Connections - Reaction times, Lyme Disease and the photos.
I thought I might offer an explanation for the photos of the Barn Swallow
Was it luck? No, although I am still waiting to get the Osprey splashing in front of me. It comes with an idea. And so it was not luck but planning that enabled me to get the comet Hale-Bopp over the church in Odendorf on "Green Thursday"
or over the Effelsberg 100m radio telescope on Easter Sunday in 1997.
(These photos were on film and then digitized.)
Let me break the elements down.
1. Composition. I wanted the swallow scooping up water from the puddle. I saw it doing so several times and thought I should be able to manage a shot. But how?
2 Focal length. The bird flies very quickly so I estimated that I need a field of view comparable to the size of the puddle, about 7m long. Choose a lens or zoom focal length that includes about half the puddle. (Substitute your own noun for your shot.)
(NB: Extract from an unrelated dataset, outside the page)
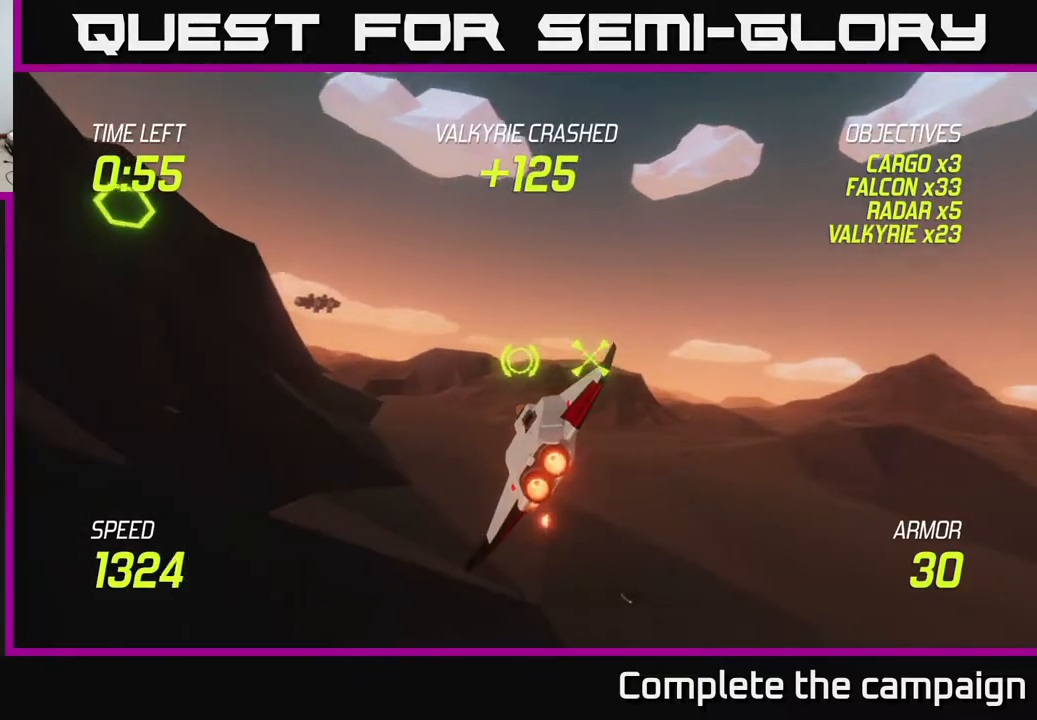
{"buttons": ["L2", "R2"], "left_stick": "left", "right_stick": "center", "events": [[433, "left_stick", "center"], [450, "R2", "down"], [500, "left_stick", "left"]]}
3 Focus. The event happens so quickly that the camera will not usually be able to follow the motion of such a tiny object - not necessarily always in the centre! You see the stone at the left edge of the puddle? I zoomed in on it and used the auto focus for it and then switched to manual and increased the focus to a distance a meter or so beyond. Then I returned to the focal length covering half the puddle.
4. I didn't do the following but I would another time: set the ISO, shutter speed and aperture.
Now I must confess that the first image was a "frame grab" from a video.
However, I caught the bird in the first frame and then never again. That was on day 1. That was when I started thinking!
How fast is the bird flying? I don't know but let me pull a rabbit from the top of my head: 72kmh or 72000 meters in 3600 seconds (meters per hour). I get 20m per second, or a flyover the
puddle in circa .25 seconds.
An aside, I. At the European Southern Observatory, telescope domes were closed at wind velocities over 18m/s because dust was being picked up by the wind and was blown against optic surfaces. I experienced such high winds in June 1972.
An aside, II. Human reaction time is approx 0.2seconds - the reason for fail starts in sprint events when the reaction of the sprinter is faster than that. Last year at Science North, Sudbury there was an experiment set up for visitors - and staff! - to try out their times. I actually had mine measured in 2004 and that lead eventually to discovering I had Lyme Disease.
(The Lyme-related Borrelia species are collectively known as Borrelia burgdorferi sensu lato, and show a great deal of genetic diversity. )
An electric shock was applied to my head and the time taken to reach my toes recorded. The speed ought to have been 50m/sec, and hence the reaction time for a 2m tall person of 0.2 sec. - science!. In my case the speed was 15m per sec - so I would have been a slow starter. (Actually in High School, Grade XII, I ran the 100m sprint in 13 sec, and the 200m in 24sec, faster over the 2nd 100m because there was no 2nd start which would be "slow".)
Pan. Track your target through the camera lens and shoot when it is nearly at the composition centre - allow for reaction time and camera shutter "delay" or inertia and your object will be very close to "spot on" as seen by the swallow, mouth open over the water. Panning is not obvious in this crop but in the next shot there is considerable motion blur in the background while the swallow is nearly sharp.
Here are the 2 cropped shots followed by the original, just resized:
Hope this has helped demystify the shots and not been a conceit?